There’s a growing narrative that AI is the problem.But that’s not quite true.
- Fake reviews.
- Miracle products.
- Convincing but misleading adverts.
- Content that looks authoritative but says very little.
It’s easy to point the finger at AI and say, “this is what’s gone wrong.”
AI hasn’t broken marketing. It’s exposed what was already there.
The behaviour isn’t new
Let’s be honest.
Marketing has always had a spectrum:
- At one end, clear, honest communication
- At the other, exaggeration, manipulation, and sometimes outright deception
We’ve seen:
- Overstated claims
- Dubious testimonials
- Products that promise far more than they deliver
None of that started with AI.
What AI has done is remove much of the time and effort involved.
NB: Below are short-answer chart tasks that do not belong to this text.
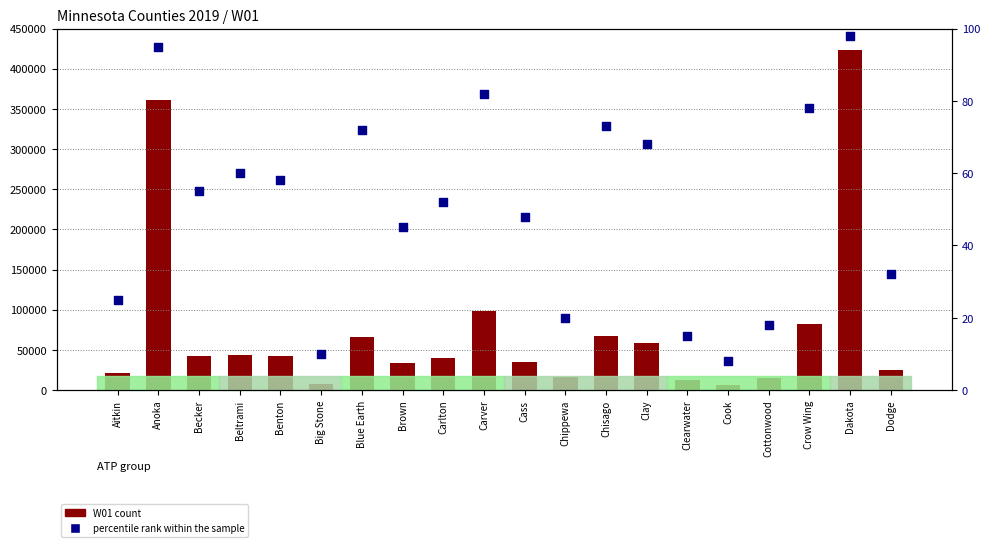

Which series contains the highest Y value?

W01 count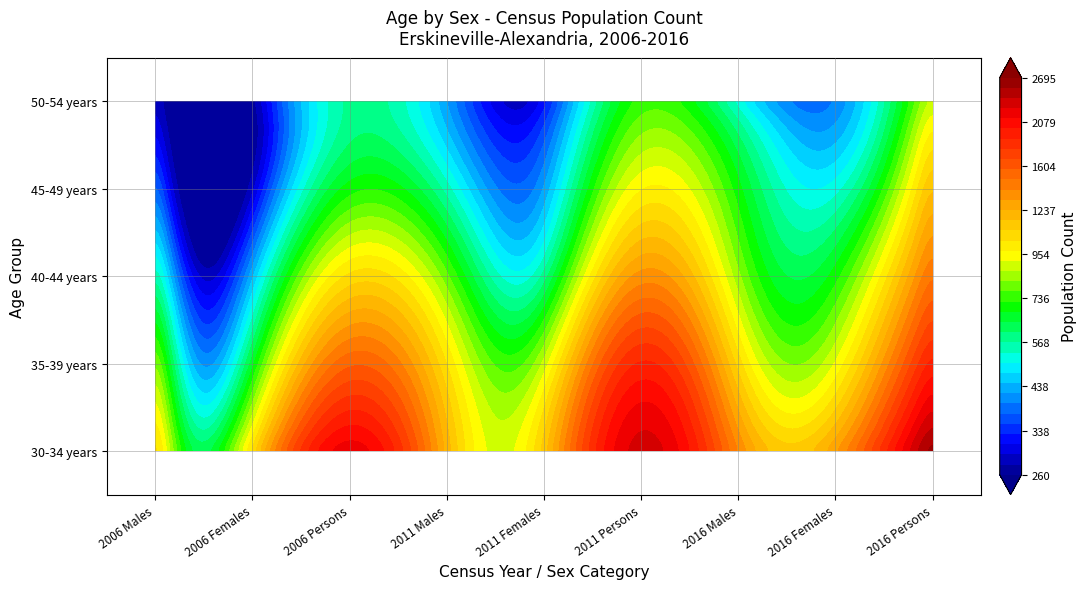

Which has a higher value, 2006 Females or 2016 Females?

2016 Females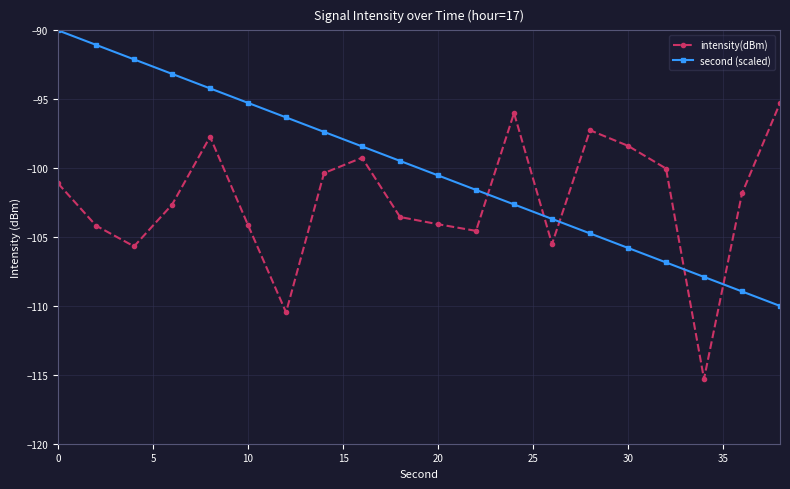

How many interior local peaks does the intensity(dBm) series have?

4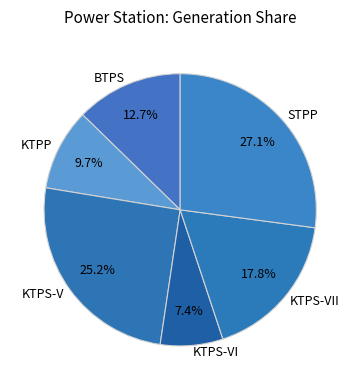

Rank the categories by value from highest to lowest.

STPP, KTPS-V, KTPS-VII, BTPS, KTPP, KTPS-VI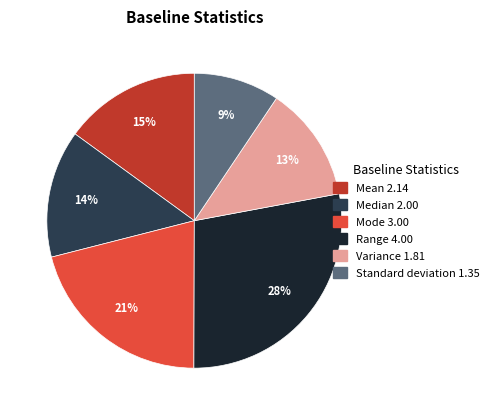

Which category has the biggest portion of the pie?

Range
The cost of deception has dropped
Before AI:
- Creating large volumes of content took time
- Poor quality often gave bad actors away
- Scaling deception required real effort
Now:
- Content can be generated instantly
- It looks polished and credible
- It can be produced at scale with very little effort
That changes behaviour.
Not because people suddenly became unethical, but because the barrier to acting on it has gone.
The real shift: credibility is no longer visual
For years, people have judged trust by how something looks:
- A well-designed website
- Professional-looking copy
- Confident tone
But those signals are no longer reliable.
AI can produce all of that in seconds.
So we’re moving into a different model:
Credibility is no longer based on how something looks. It’s based on whether it stands up.
That means:
- Consistency across messaging
- Alignment between what’s said and what’s delivered
- Depth of thinking, not just volume of content
- Real-world signals – reputation, reviews, experience
- In short, coherence over appearance.
Why this matters for businesses
This isn’t just a philosophical issue. It has practical consequences.
When people are exposed to more misleading or low-value content:
- They become more sceptical
- They take longer to make decisions
- They trust less, by default
Which means genuine businesses are working harder just to be believed.
And that’s where many marketing approaches start to struggle.
Because tactics that relied on:
- volume
- visibility
- surface-level authority
…are becoming less effective.
The uncomfortable truth
Some of the “dodgy” tactics will still work in the short term.
They always have.
But they come with a cost:
- Trust is shallow and easily lost
- Customers don’t stay
- Reputation becomes fragile
It becomes a cycle of constantly replacing audiences rather than building relationships.
The opportunity most people are missing
As more content is generated, more noise is created.
And when noise increases:
Signal – the things people can actually rely on – becomes more valuable.
Things people can see and experience for themselves, like:
- consistent messaging
- real customer experience
- and businesses doing what they say they will
Businesses that:
- say what they mean
- don’t overpromise
- and actually deliver on what they say
- explain things in a straightforward way
…start to stand out more, not less.
Not because they are louder, but because they are easier to believe.
A simple test
If there’s one filter worth applying, it’s this:
“Would this still stand if the user fully understood how it was created?”
If the answer is no, there’s a problem.
If the answer is yes, you’re probably on solid ground.
Where AI really fits
AI is not the enemy.
It’s a tool that can:
- support plain speaking
- help people structure their thinking
- make communication faster and more consistent
But it also has the ability to:
- scale poor intent
- simulate credibility
- remove the effort that once acted as a natural limiter
So the real dividing line isn’t AI vs non-AI. It’s: intent and accountability
Marketing still works. But the rules have changed.
We’re entering one where:
- shortcuts are easier
- but trust is harder
And that changes what “good marketing” looks like.
Less about:
- saying more
- looking polished
More about:
- making sense
- being consistent
- and holding up under scrutiny
Because in a world where anything can look credible, credibility now has to be earned differently.